Russia and Japan have threatened to impose heavy bans worth almost $1 billion combined on US exports in retaliation for Washington’s hefty duties on its metal imports.
The US plan will add duties of $538 million to Russia’s annual exports and $440 million to those of Japan.
According to filings published by the World Trade Organization (WTO) on Tuesday, Russia and Japan said they reserve the right to defend their interests by imposing equal costs on US exports, without naming the US products that they might target.
The filings by Russia and Japan came a week after China and the EU adopted similar measures at the WTO.

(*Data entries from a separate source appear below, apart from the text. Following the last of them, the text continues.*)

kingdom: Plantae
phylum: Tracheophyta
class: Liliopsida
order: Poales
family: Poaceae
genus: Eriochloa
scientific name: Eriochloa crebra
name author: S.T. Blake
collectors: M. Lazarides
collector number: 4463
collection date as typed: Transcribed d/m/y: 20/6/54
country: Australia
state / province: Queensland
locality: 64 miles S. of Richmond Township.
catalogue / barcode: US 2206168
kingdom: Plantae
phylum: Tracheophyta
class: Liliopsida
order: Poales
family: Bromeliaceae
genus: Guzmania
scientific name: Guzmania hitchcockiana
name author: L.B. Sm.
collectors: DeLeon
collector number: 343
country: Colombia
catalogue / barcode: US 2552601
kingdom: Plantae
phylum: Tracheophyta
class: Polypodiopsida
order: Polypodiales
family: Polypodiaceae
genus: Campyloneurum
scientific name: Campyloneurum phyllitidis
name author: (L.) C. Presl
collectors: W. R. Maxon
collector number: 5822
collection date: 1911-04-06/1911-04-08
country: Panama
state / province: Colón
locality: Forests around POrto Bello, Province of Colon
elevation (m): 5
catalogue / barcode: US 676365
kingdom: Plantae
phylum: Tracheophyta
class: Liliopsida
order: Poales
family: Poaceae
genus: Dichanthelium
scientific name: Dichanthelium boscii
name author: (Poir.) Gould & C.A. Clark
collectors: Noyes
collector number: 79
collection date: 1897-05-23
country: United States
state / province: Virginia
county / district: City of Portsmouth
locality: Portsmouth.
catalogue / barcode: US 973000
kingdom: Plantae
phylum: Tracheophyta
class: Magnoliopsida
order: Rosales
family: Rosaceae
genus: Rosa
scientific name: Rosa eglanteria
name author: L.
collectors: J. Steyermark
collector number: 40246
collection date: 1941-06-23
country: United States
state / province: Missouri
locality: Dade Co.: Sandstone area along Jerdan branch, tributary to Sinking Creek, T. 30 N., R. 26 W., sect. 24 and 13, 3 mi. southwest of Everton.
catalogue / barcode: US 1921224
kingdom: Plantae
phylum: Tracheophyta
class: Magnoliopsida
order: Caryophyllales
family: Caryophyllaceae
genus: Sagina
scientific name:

The European Commission, the EU’s executive arm, has prepared a list of American products, including peanut butter, motorcycles and denim jeans, which could get extra import duties.
China shot back at the US with a list of $50 billion in targeted US goods after US President Donald Trump threatened to levy new tariffs on $150 billion of Chinese imports. The two sides, however, agreed on Sunday to end their trade war and stop imposing tariffs on each other following several rounds of high-level talks and tit-for-tat measures.
On March 8, the US president caused fear when he decided to impose a 25-percent tariff on steel imports and a 10-percent tariff on aluminum imports, primarily to target China, but also allies, including EU countries as well as Japan.
Trump argued at the time that enormous flows of imports to the US were putting in jeopardy the American national security, making an odd departure from a decades-long US-led move towards open and free trade.
In an attempt to prevent a possible trade war, the WTO’s director-general, Roberto Azevedo, called on Trump not to impose hefty tariffs on aluminum and steel exports, saying it could spark a deep global recession.